What may be most attractive about Kinder today, however, is its string of massive dividend increases. It hiked its payout 60% in 2018 and another 25% in 2019. The stated target is an additional 25% increase in 2020. Don't get too excited, however -- after 2020 dividend growth is likely to be more subdued. Most peers of Kinder's size range between the low-single-digits to about 10% annual dividend increases. In fact, the reason for the massive dividend growth is that Kinder is building back from a 75% dividend cut in 2016.
Conservative investors should take note of this, because just a couple of months before the cut Kinder's management was talking about a 10% dividend increase. Kinder isn't just building back its dividend, it's also building back trust with investors. To be fair, it is doing a very good job on that front, but there are options in this space that haven't let investors down in the same way.

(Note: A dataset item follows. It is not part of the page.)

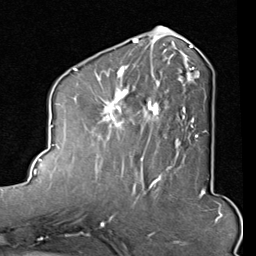
Breast MRI (dynamic contrast-enhanced), one axial slice; slice 37 of 80 in the series (ordered by position); cropped to one breast; dynamic contrast-enhanced series, time point 2 of 8 at this slice position (early post-contrast); 1.5 T; TE 2 ms, TR 5.1 ms; 256 × 256 image matrix, field of view 180 × 180 mm. Female patient.
Outlined on this slice (semi-automatic segmentation, software-assisted and operator-edited):
- enhancing-tissue mask used for the functional tumour volume (all voxels passing the contrast-enhancement thresholds inside the analysis volume; usually the tumour): box from (x=94, y=45) to (x=207, y=165) px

Brookfield Infrastructure Partners differs from Kinder in some key ways. But before digging into those, one key highlight is that distributions have been increased each year for 12 consecutive years. The annualized hike over the past decade was an impressive 12%, even though the partnership only targets 5% to 9% growth per year. If you are an income investor, Brookfield Infrastructure Partners hold up well against Kinder Morgan when you look past the last few years of dividend hikes.

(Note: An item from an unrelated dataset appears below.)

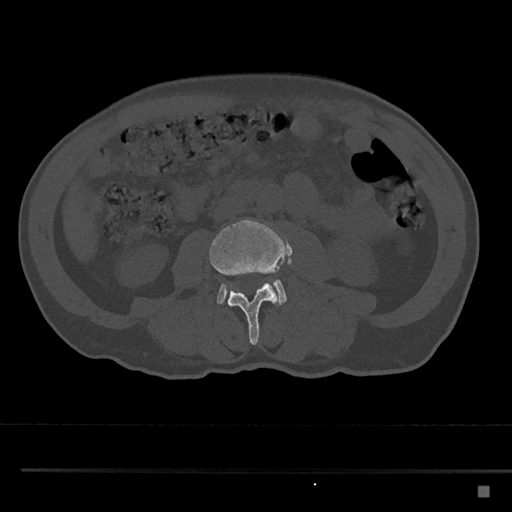
CT including the spine, one axial slice; slice 679 of 797 in the series (ordered by position); reconstruction kernel Br40s/3; bone window (W 1800 / L 400 HU); 0.5 mm slice thickness; 512 × 512 image matrix, field of view 391 × 391 mm. Patient: male, 59 years. From the clinical record (not read from this slice): primary cancer: prostate.
Structures marked on this image (semi-automatic segmentation, software-assisted and operator-edited):
- L3 vertebra: bounding box <209,219,286,345> (left, top, right, bottom; pixels)
- L4 vertebra: <216,279,287,305>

But these two are not interchangeable. For starters, Brookfield is a master limited partnership controlled by giant Canadian infrastructure specialist Brookfield Asset Management. That lets Brookfield Infrastructure Partners punch well above its size (it has a roughly $14 billion market cap), but means there are additional tax issues for investors to consider. That includes having to figure out a K-1 form, and the fact that partnerships are best owned outside of tax-advantaged retirement accounts.
There's also a big difference in Brookfield Infrastructure Partners' portfolio. Like Kinder, it has exposure to midstream assets, such as pipelines. And it has plans to keep expanding in the space as well. But its portfolio is much broader than that, including things like electric power generation, railways, and toll roads, among others. Moreover, its portfolio is global in nature, with assets spread across the globe. Only about 30% of its cash flow comes from North America.

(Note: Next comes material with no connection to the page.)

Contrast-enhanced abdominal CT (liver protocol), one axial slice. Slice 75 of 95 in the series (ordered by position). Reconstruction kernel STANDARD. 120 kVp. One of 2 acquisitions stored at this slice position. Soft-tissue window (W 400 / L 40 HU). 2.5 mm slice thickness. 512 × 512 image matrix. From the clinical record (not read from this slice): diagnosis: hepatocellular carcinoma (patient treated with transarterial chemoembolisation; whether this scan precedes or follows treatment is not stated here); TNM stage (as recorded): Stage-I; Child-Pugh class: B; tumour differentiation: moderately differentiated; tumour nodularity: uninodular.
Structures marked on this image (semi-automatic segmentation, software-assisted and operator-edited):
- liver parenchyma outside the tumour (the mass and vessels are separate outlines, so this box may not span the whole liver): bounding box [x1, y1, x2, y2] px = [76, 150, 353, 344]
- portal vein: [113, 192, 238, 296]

Like Kinder, Brookfield has a strong history of managing its portfolio of infrastructure assets very well. That includes buying when assets are cheap and then selling when they are expensive. Brookfield believes it can increase its funds from operations (comparable to earnings for an industrial company) in the 6%-to-9% range over the next few years through a combination of contractual price increases, process improvements, and capital investments (it has $2 billion worth of projects to work on). That, in turn, should allow it to keep increasing its distribution.
For conservative investors who prize consistency and diversification, Brookfield Infrastructure Partners has an edge over Kinder Morgan. Unfortunately, Brookfield's unit price is near all-time highs, and its distribution yield is near all-time lows. Using yield as a rough valuation tool, it simply doesn't look particularly cheap today. For reference, Kinder Morgan's dividend cut led to a massive stock price decline from which the shares have yet to fully recover -- it is still down 50% from its late 2015 peak. So for value-conscious investors, Kinder would have a big edge here.
What does all this mean?
The end of this tale isn't a solid yes for either Kinder Morgan or Brookfield Infrastructure Partners. Both are well run, but Kinder clearly let income investors down in a big way. It looks like a better value than Brookfield, but there are other midstream partnerships with better records of consistently rewarding investors. Brookfield, meanwhile, is far more diversified, and has a much better distribution history. But a historically low yield hints that the price is high right now. While for many reasons it's likely a better option than Kinder Morgan, it's still probably best left on your watch list right now.